Kremer B, Henne-Bruns D, Grimm H, Soehendra N
Abteilung für Allgemeinchirurgie, Chirurgischen Universitätsklinik Hamburg.
Chirurg. 1989 Sep;60(9):599-602.
The inability to predict preoperatively whether resection will result in tumorfree or at least tumorinfiltrated margins, represents one essential problem in surgical treatment of central bile duct carcinoma. In a certain number of cases the operation ends with a tumorinfiltrated biliodigestive anastomosis usually performed in a Roux-en-Y-technique. In those cases early tumor recurrence is predictable, but any follow-up and treatment by endoscopic methods (laser resection, pigtail drainage) are inhibited by the long jejunal limb of the Roux-en-Y-reconstruction. Therefore we changed our operative procedure in patients with central bile duct carcinomas performing the reconstruction of intestinal bile drainage by a cholangio-duodenal interposition of a 25 cm jejunal segment. This technique now allows endoscopic reintervention in cases of recurrent tumors or benign strictures of the anastomosis which is demonstrated.

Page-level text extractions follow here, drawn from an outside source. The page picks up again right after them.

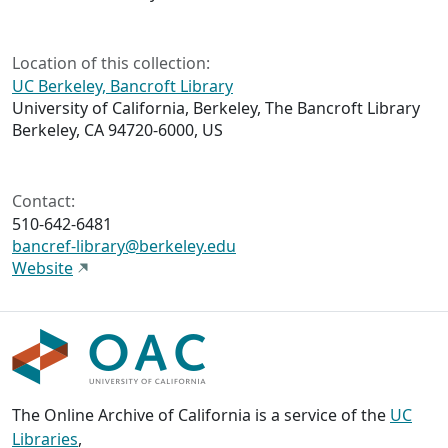
Location of this collection:
UC Berkeley, Bancroft Library
University of California, Berkeley, The Bancroft Library
Berkeley, CA 94720-6000, US
Contact:
510-642-6481
bancref-library@berkeley.edu
Website
The Online Archive of California is a service of the
UC
Libraries
,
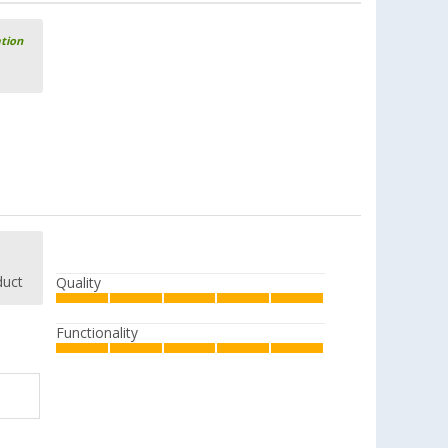
ation
duct
Quality
Functionality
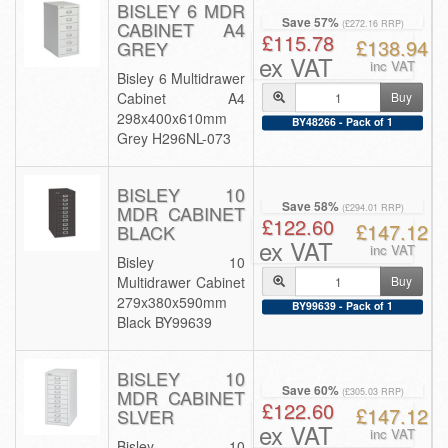
BISLEY 6 MDR
Save 57%
CABINET A4
(£272.16 RRP)
£115.78
£138.94
GREY
ex VAT
inc VAT
Bisley 6 Multidrawer
Cabinet A4
Buy
298x400x610mm
BY48266 - Pack of 1
Grey H296NL-073
BISLEY 10
Save 58%
MDR CABINET
(£294.01 RRP)
£122.60
£147.12
BLACK
ex VAT
inc VAT
Bisley 10
Multidrawer Cabinet
Buy
279x380x590mm
BY99639 - Pack of 1
Black BY99639
BISLEY 10
Save 60%
MDR CABINET
(£305.03 RRP)
£122.60
£147.12
SLVER
ex VAT
inc VAT
Bisley 10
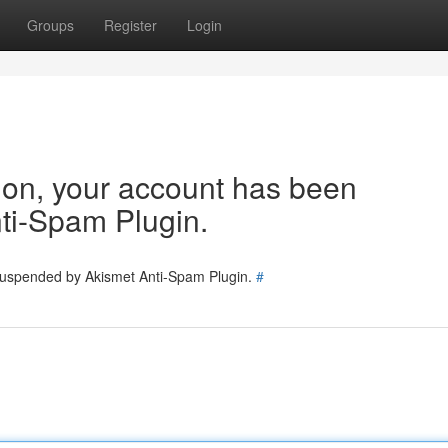
Groups
Register
Login
tion, your account has been
ti-Spam Plugin.
 suspended by Akismet Anti-Spam Plugin.
#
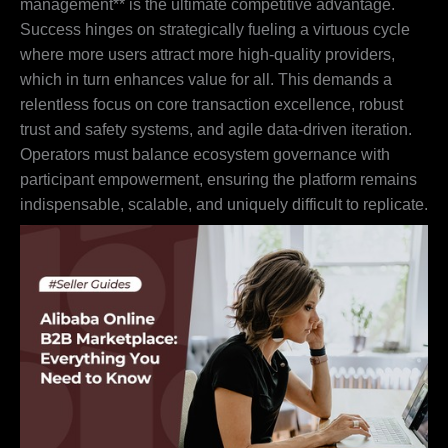
management** is the ultimate competitive advantage.
Success hinges on strategically fueling a virtuous cycle
where more users attract more high-quality providers,
which in turn enhances value for all. This demands a
relentless focus on core transaction excellence, robust
trust and safety systems, and agile data-driven iteration.
Operators must balance ecosystem governance with
participant empowerment, ensuring the platform remains
indispensable, scalable, and uniquely difficult to replicate.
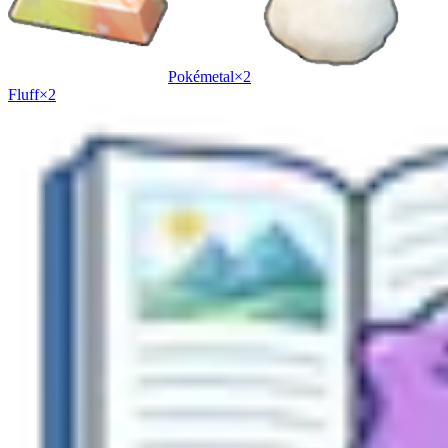
Pokémetal
×
2
Fluff
×
2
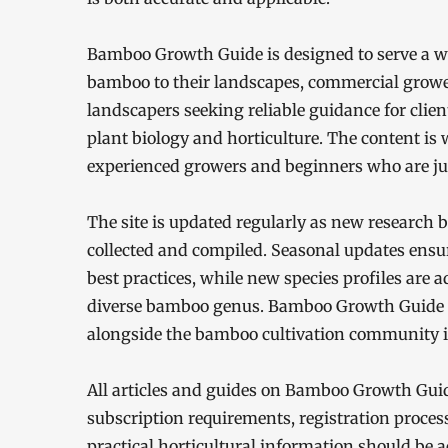
Bamboo Growth Guide is designed to serve a w
bamboo to their landscapes, commercial growe
landscapers seeking reliable guidance for clien
plant biology and horticulture. The content is wr
experienced growers and beginners who are jus
The site is updated regularly as new research 
collected and compiled. Seasonal updates ensur
best practices, while new species profiles are a
diverse bamboo genus. Bamboo Growth Guide i
alongside the bamboo cultivation community it
All articles and guides on Bamboo Growth Guide
subscription requirements, registration process
practical horticultural information should be ac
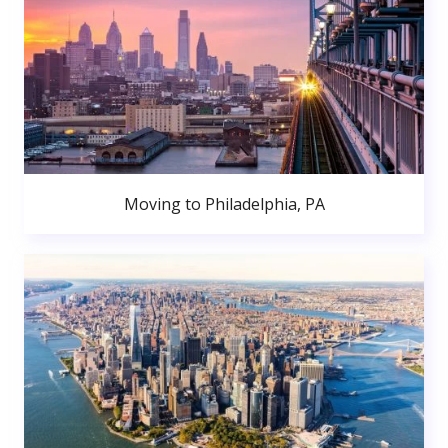
Moving to Philadelphia, PA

术前无法预测切除是否会产生无瘤切缘或至少是肿瘤浸润切缘,这是肝门部胆管癌外科治疗中的一个重要问题。在一定数量的病例中,手术以通常采用Roux-en-Y技术进行的肿瘤浸润性胆肠吻合术告终。在这些病例中,早期肿瘤复发是可预测的,但由于Roux-en-Y重建的空肠袢较长,内镜方法(激光切除、猪尾导管引流)的任何随访和治疗都受到限制。因此,对于肝门部胆管癌患者,我们改变了手术方式,采用25 cm空肠段的胆管十二指肠间置术重建肠道胆汁引流。现在,这项技术允许在复发性肿瘤或已证实的吻合口良性狭窄的情况下进行内镜再干预。